- **Try it**
Each entry is to be given again exactly; drop the images.

- **Provided data**
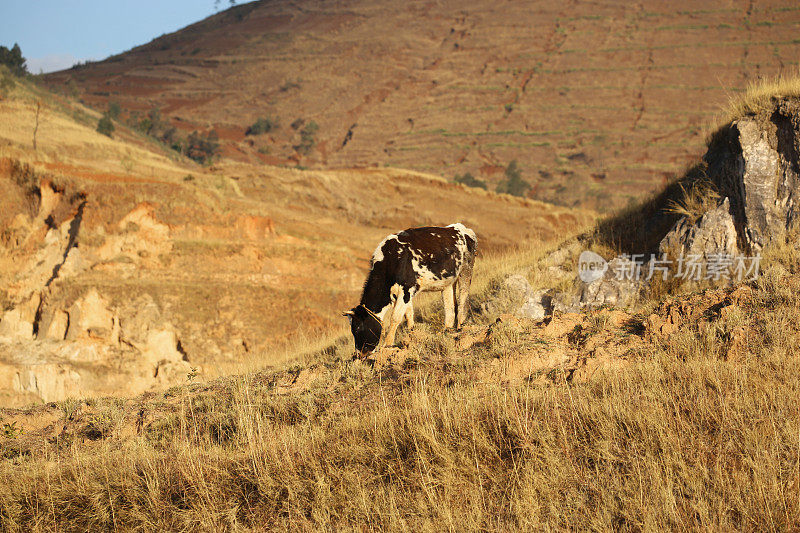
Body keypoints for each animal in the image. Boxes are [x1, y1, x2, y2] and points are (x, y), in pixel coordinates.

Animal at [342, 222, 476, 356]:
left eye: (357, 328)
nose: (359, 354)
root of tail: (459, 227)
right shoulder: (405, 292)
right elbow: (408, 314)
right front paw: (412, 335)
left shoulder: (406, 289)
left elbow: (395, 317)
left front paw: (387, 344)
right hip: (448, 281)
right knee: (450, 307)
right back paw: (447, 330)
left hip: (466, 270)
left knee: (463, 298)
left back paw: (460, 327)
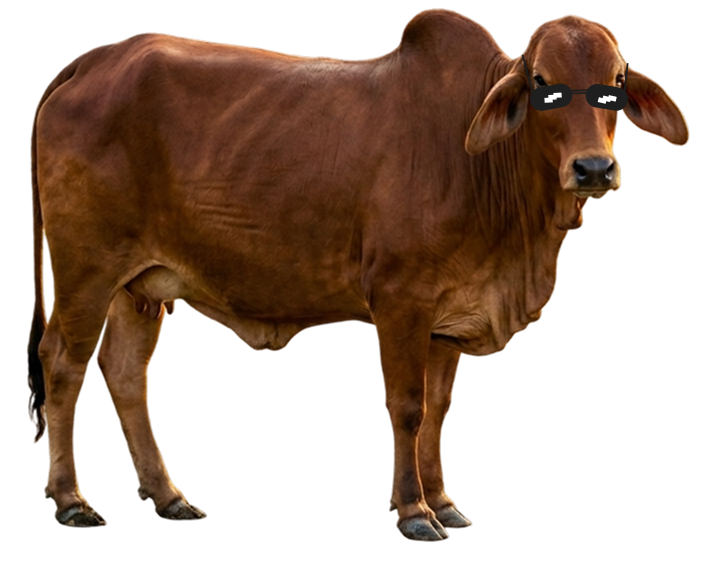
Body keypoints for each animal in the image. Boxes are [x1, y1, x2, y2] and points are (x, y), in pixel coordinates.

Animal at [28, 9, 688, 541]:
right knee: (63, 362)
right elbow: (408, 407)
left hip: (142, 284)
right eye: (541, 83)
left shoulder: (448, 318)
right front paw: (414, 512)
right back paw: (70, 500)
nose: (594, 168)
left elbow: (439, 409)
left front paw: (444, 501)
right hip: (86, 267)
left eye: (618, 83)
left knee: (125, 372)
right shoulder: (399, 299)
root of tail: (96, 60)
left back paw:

- **Response**
Body keypoints for each animal in the image. Boxes are [x1, y1, x2, y2] and points are (x, y), in pixel coordinates.

Animal at [342, 222, 476, 356]:
left eye: (357, 328)
nose: (359, 354)
root of tail: (459, 227)
right shoulder: (405, 292)
right elbow: (408, 314)
right front paw: (412, 335)
left shoulder: (406, 289)
left elbow: (395, 317)
left front paw: (387, 344)
right hip: (448, 281)
right knee: (450, 307)
right back paw: (447, 330)
left hip: (466, 270)
left knee: (463, 298)
left back paw: (460, 327)
Body keypoints for each animal in the image. Boxes are [x1, y1, x2, y2] and points are (x, y), in pixel coordinates.

Animal at [28, 9, 688, 541]:
right knee: (63, 362)
right elbow: (408, 407)
left hip: (142, 284)
right eye: (541, 83)
left shoulder: (448, 318)
right front paw: (414, 512)
right back paw: (70, 500)
nose: (594, 168)
left elbow: (439, 409)
left front paw: (444, 501)
right hip: (86, 267)
left eye: (618, 83)
left knee: (125, 372)
right shoulder: (399, 299)
root of tail: (96, 60)
left back paw:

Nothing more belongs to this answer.